- _WORK TO COMPLETE_
Pull out every line of the records below that contains the string "width", treating case as significant.

- _RECORDED INFORMATION_
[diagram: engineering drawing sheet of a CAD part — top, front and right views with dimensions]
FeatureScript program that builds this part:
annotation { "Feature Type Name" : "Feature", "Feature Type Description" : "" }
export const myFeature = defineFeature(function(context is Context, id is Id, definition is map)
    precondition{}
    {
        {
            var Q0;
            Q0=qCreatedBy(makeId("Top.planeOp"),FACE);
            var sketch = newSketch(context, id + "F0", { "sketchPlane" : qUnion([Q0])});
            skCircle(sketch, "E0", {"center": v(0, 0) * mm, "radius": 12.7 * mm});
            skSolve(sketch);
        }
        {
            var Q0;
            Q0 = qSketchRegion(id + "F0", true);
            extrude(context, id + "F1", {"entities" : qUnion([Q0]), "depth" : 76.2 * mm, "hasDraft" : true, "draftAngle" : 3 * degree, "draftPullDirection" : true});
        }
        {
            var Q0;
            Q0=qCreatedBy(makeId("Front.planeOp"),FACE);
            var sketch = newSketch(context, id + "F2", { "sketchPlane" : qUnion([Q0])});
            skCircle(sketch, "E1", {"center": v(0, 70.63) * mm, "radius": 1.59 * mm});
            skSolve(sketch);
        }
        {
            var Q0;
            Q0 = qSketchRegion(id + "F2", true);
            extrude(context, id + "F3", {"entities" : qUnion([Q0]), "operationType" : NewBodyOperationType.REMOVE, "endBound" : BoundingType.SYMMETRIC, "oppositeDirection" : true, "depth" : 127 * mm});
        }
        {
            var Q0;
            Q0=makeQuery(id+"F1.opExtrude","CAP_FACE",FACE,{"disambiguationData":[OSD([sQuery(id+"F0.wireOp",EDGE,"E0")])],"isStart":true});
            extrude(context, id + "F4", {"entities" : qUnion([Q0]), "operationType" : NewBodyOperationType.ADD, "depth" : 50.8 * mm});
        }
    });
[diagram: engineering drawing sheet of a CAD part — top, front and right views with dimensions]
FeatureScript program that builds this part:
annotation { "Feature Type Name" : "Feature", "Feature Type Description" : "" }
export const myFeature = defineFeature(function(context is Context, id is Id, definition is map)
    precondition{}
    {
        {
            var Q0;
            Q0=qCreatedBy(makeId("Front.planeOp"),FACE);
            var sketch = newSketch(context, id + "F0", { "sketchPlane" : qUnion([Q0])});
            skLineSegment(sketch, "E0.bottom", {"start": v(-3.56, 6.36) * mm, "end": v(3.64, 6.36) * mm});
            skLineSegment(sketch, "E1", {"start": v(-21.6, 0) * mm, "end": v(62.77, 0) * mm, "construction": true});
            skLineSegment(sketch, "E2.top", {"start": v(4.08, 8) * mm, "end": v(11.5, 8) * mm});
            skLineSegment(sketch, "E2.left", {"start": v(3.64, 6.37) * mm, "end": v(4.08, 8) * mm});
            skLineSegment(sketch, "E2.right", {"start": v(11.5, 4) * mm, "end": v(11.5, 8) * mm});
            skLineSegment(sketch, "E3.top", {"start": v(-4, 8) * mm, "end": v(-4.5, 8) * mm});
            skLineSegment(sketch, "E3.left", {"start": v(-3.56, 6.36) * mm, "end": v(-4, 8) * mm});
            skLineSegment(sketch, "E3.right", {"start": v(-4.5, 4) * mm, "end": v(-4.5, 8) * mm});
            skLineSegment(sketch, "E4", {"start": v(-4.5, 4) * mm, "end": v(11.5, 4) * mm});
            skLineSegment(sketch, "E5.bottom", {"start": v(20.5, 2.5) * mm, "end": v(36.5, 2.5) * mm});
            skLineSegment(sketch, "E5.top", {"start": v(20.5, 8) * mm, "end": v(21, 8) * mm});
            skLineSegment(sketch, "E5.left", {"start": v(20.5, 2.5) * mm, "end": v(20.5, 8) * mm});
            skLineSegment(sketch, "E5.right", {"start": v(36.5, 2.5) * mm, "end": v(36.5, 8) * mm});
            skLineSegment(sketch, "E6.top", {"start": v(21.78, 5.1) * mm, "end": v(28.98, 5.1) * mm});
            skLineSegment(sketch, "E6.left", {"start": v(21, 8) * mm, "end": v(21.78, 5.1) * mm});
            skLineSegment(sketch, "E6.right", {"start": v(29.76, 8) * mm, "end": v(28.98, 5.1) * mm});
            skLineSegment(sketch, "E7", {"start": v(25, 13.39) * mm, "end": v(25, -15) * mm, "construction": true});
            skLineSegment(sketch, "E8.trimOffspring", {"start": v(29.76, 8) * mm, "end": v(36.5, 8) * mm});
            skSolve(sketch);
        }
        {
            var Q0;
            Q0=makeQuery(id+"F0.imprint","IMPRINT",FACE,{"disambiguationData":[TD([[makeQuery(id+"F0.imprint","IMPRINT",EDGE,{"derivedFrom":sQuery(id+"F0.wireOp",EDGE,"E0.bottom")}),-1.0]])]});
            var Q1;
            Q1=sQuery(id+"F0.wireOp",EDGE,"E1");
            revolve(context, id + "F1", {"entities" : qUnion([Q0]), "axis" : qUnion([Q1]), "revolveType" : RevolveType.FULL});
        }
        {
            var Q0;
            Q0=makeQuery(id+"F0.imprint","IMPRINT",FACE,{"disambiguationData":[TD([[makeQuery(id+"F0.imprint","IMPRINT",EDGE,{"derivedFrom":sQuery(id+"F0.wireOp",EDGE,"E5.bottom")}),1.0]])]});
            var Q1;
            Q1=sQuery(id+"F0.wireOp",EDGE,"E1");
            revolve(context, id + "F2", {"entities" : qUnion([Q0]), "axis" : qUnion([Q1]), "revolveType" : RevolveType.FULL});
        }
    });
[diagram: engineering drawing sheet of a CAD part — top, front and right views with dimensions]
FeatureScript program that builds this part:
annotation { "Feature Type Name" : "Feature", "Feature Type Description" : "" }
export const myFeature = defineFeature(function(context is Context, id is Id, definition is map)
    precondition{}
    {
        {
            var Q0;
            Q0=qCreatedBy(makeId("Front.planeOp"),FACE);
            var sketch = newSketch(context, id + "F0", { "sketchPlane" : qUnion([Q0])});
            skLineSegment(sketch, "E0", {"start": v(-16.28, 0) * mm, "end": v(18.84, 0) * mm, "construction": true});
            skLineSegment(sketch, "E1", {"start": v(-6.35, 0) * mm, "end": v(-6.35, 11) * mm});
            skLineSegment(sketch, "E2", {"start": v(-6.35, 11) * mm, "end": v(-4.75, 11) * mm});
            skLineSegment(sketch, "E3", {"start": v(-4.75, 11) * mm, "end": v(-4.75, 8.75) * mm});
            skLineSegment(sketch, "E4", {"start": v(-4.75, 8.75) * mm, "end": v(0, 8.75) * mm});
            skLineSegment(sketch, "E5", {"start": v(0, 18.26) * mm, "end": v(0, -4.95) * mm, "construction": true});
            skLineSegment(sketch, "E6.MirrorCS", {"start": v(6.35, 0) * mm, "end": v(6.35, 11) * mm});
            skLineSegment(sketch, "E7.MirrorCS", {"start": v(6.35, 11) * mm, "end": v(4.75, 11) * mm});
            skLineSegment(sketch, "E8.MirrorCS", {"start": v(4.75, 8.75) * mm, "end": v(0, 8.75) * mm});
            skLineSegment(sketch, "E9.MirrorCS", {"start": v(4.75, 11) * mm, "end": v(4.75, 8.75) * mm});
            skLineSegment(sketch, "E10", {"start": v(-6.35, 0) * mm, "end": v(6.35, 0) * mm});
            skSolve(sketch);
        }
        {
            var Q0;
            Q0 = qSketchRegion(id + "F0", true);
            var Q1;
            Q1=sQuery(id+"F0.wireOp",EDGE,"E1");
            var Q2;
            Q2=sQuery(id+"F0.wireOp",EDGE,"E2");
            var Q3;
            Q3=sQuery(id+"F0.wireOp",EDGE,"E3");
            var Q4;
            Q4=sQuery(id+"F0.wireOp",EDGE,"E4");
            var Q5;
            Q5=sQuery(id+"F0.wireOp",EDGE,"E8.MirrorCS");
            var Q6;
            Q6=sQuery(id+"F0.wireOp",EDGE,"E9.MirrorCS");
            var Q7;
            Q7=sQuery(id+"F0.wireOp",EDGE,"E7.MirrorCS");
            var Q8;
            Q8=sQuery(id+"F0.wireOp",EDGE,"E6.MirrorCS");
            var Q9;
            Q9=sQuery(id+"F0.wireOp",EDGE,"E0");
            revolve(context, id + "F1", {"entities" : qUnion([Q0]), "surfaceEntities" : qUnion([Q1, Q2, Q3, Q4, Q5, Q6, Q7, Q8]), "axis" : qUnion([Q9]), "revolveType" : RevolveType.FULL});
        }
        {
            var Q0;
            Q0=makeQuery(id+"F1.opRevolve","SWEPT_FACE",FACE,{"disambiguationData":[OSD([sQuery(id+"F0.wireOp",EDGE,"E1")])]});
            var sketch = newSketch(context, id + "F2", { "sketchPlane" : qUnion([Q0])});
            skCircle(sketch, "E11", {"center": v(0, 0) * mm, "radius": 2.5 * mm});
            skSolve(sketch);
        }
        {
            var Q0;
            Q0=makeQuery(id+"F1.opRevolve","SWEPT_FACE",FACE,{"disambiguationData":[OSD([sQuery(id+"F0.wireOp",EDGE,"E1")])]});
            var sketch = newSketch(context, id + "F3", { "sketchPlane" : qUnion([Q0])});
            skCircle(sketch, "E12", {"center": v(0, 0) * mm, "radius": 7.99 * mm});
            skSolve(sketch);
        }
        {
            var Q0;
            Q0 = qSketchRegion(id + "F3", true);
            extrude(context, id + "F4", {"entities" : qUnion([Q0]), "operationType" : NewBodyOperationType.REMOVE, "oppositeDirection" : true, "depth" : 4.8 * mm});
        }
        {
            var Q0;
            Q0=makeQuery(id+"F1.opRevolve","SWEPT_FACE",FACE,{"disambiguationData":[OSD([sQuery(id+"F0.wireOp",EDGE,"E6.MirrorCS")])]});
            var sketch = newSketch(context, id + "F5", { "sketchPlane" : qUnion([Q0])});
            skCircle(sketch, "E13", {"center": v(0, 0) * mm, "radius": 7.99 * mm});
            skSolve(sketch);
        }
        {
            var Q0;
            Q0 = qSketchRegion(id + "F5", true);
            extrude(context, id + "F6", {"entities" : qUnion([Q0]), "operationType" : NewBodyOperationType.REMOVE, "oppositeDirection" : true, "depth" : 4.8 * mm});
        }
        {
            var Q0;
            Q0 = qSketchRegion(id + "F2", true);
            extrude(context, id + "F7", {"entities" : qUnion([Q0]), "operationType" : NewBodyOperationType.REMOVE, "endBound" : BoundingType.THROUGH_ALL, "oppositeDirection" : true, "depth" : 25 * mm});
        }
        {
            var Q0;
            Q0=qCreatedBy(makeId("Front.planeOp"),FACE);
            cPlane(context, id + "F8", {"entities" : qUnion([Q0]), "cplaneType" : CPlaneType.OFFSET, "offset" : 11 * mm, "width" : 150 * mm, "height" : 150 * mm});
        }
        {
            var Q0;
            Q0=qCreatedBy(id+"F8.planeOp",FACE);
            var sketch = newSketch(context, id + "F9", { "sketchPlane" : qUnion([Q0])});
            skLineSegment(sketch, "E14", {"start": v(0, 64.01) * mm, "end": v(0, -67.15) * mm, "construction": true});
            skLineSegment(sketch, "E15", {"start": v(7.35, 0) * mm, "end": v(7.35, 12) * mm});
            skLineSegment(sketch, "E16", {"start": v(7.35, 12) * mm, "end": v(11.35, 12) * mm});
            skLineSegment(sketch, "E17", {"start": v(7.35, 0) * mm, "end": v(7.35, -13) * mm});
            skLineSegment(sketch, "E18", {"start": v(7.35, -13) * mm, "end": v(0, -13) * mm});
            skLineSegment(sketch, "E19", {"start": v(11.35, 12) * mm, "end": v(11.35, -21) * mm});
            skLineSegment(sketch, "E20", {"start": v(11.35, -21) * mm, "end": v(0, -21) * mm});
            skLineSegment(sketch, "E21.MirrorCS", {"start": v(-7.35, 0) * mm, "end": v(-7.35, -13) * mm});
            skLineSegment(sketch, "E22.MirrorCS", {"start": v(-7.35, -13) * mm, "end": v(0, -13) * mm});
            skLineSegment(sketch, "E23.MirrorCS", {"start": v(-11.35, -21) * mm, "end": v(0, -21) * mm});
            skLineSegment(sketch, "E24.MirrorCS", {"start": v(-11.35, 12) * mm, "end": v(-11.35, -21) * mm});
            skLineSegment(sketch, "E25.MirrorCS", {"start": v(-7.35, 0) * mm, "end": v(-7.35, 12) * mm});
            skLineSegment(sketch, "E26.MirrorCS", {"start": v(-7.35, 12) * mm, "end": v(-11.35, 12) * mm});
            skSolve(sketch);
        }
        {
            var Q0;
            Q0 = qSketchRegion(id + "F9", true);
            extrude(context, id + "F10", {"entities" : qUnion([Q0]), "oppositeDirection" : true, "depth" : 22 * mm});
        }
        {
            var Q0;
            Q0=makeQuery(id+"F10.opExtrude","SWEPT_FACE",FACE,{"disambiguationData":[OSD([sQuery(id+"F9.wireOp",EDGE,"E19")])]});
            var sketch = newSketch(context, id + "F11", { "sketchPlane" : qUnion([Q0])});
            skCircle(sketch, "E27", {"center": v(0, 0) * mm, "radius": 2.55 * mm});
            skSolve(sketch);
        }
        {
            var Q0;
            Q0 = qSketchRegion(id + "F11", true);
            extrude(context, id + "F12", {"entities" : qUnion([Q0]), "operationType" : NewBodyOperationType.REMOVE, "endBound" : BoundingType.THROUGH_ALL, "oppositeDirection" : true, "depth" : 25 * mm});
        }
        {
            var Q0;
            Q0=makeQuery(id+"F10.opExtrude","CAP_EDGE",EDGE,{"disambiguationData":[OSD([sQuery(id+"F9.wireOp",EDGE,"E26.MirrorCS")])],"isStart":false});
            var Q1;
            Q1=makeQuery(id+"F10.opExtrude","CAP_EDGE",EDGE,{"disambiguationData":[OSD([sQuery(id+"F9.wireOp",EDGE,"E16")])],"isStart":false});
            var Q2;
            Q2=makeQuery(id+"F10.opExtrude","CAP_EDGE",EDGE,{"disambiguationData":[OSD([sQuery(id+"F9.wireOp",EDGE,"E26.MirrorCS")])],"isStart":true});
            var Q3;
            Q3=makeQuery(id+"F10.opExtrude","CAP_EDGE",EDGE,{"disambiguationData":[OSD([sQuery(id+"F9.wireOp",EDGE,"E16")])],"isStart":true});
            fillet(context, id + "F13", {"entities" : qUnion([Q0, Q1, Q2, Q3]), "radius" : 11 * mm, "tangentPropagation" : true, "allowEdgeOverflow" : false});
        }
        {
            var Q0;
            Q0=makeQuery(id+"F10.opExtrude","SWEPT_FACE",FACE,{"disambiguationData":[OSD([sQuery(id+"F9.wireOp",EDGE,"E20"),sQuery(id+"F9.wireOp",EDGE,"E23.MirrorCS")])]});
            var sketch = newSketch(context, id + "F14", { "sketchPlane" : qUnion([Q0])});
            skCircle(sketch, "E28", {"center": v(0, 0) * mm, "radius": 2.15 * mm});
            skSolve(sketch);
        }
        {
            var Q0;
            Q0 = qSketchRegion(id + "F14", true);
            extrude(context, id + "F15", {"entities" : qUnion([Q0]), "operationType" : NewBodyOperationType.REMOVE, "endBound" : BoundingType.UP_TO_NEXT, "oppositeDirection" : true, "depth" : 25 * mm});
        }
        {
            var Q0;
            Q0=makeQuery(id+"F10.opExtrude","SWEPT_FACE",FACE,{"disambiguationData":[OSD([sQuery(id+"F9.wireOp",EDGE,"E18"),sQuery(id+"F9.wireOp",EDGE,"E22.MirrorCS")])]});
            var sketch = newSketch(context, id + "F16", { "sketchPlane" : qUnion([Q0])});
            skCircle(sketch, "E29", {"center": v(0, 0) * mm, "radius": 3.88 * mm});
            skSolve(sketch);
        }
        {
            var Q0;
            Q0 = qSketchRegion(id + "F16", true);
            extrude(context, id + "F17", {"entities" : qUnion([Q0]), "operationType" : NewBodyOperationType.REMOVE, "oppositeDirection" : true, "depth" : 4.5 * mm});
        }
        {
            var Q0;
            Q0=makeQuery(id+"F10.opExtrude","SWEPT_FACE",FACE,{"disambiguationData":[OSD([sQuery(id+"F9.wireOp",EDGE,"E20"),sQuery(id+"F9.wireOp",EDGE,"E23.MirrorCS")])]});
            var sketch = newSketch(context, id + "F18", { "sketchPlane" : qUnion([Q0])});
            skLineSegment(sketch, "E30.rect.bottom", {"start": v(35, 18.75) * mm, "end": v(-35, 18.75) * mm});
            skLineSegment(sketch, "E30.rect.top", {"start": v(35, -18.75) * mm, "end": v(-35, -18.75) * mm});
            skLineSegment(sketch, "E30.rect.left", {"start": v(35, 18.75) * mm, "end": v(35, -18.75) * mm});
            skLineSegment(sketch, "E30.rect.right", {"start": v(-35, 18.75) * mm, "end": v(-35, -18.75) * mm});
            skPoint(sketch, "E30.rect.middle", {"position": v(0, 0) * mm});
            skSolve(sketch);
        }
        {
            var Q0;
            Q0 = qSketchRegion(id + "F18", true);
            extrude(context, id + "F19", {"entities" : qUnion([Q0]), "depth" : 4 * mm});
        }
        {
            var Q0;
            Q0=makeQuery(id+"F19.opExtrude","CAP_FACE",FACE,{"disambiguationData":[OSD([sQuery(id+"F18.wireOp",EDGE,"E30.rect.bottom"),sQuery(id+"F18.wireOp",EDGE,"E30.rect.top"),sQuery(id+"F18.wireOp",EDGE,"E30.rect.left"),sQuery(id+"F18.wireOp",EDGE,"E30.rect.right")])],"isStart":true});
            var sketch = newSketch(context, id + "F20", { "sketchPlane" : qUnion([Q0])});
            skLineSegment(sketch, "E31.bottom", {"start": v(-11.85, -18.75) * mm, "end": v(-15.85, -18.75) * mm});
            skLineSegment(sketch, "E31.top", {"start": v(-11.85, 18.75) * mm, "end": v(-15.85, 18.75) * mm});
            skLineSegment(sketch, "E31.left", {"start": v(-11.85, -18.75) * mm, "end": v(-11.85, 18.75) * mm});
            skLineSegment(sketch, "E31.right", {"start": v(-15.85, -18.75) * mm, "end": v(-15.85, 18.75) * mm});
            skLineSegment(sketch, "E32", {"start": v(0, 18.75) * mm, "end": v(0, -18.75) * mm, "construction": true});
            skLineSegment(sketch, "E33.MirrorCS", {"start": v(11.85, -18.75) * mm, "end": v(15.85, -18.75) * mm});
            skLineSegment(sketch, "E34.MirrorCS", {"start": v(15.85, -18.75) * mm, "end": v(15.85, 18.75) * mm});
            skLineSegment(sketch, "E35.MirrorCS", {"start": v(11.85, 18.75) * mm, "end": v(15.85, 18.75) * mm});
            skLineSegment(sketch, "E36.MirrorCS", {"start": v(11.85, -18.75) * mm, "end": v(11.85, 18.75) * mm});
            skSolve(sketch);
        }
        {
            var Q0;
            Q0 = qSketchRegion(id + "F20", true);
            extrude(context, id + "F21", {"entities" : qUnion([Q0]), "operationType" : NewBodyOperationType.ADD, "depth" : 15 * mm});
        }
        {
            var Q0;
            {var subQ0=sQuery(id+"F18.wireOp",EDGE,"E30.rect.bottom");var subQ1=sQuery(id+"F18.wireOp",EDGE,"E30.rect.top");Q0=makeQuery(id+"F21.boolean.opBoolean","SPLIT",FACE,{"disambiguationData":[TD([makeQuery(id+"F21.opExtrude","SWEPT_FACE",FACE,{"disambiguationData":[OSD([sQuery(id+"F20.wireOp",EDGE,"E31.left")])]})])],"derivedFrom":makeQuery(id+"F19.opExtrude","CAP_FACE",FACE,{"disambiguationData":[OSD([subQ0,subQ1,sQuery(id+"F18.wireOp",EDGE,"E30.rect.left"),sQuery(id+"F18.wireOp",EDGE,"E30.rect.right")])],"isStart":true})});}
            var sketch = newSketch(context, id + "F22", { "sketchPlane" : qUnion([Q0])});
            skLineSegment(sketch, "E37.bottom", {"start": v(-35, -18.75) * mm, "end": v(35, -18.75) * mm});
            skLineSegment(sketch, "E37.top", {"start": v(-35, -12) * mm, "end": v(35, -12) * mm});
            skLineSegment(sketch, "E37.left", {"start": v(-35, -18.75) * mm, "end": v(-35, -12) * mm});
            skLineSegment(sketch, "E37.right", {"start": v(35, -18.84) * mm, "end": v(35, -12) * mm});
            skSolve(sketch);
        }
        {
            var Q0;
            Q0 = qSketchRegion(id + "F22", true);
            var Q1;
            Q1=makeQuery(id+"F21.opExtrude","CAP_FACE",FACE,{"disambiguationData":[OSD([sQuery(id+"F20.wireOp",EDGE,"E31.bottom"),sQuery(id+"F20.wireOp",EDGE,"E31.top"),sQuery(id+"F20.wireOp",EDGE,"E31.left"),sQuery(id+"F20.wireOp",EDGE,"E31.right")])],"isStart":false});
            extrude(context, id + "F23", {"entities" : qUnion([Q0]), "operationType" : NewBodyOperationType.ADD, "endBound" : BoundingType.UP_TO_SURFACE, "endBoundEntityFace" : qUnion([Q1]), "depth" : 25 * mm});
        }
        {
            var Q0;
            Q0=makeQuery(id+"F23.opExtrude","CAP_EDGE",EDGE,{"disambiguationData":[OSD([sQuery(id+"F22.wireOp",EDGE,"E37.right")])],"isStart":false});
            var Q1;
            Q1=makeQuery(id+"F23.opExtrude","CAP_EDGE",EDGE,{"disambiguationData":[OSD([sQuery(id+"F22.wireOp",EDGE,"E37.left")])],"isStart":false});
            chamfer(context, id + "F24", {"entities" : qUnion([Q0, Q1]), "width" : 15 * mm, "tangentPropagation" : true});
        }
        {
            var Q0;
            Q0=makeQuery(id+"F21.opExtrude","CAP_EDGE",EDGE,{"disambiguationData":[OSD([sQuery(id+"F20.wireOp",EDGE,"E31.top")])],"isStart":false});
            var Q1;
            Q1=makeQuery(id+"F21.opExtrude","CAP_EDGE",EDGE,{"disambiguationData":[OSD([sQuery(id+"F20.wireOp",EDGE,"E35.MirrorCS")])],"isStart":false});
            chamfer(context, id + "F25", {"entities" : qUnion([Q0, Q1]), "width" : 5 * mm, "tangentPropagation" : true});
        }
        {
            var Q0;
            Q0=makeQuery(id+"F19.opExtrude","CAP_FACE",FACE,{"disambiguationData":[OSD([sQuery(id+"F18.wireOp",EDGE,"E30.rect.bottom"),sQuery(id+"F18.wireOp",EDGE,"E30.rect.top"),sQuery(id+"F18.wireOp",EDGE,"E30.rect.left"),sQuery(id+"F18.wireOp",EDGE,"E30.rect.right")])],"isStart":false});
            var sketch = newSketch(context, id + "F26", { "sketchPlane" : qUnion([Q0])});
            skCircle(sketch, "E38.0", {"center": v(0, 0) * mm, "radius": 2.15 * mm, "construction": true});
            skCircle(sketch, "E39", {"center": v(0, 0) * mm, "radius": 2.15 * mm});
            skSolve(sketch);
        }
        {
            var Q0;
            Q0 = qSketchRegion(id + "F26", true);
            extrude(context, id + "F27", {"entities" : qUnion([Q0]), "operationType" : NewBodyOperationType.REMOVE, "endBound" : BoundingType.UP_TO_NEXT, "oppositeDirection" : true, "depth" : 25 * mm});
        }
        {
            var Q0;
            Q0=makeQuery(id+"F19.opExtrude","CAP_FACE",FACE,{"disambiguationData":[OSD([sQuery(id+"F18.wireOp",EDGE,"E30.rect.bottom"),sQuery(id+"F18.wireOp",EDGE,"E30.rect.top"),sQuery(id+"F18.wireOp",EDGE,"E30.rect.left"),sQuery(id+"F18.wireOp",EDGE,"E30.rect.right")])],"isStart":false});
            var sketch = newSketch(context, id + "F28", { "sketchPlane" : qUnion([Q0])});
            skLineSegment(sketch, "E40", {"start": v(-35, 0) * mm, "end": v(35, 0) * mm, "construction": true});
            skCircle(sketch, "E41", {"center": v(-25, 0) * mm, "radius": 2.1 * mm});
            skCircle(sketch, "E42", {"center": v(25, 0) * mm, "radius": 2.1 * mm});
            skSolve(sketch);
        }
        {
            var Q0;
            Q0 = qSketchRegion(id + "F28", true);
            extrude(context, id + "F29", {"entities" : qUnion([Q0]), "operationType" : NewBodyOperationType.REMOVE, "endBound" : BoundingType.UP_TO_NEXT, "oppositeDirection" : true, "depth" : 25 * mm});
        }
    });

- _SOLUTION TO THE PROBLEM_
            cPlane(context, id + "F8", {"entities" : qUnion([Q0]), "cplaneType" : CPlaneType.OFFSET, "offset" : 11 * mm, "width" : 150 * mm, "height" : 150 * mm});
            chamfer(context, id + "F24", {"entities" : qUnion([Q0, Q1]), "width" : 15 * mm, "tangentPropagation" : true});
            chamfer(context, id + "F25", {"entities" : qUnion([Q0, Q1]), "width" : 5 * mm, "tangentPropagation" : true});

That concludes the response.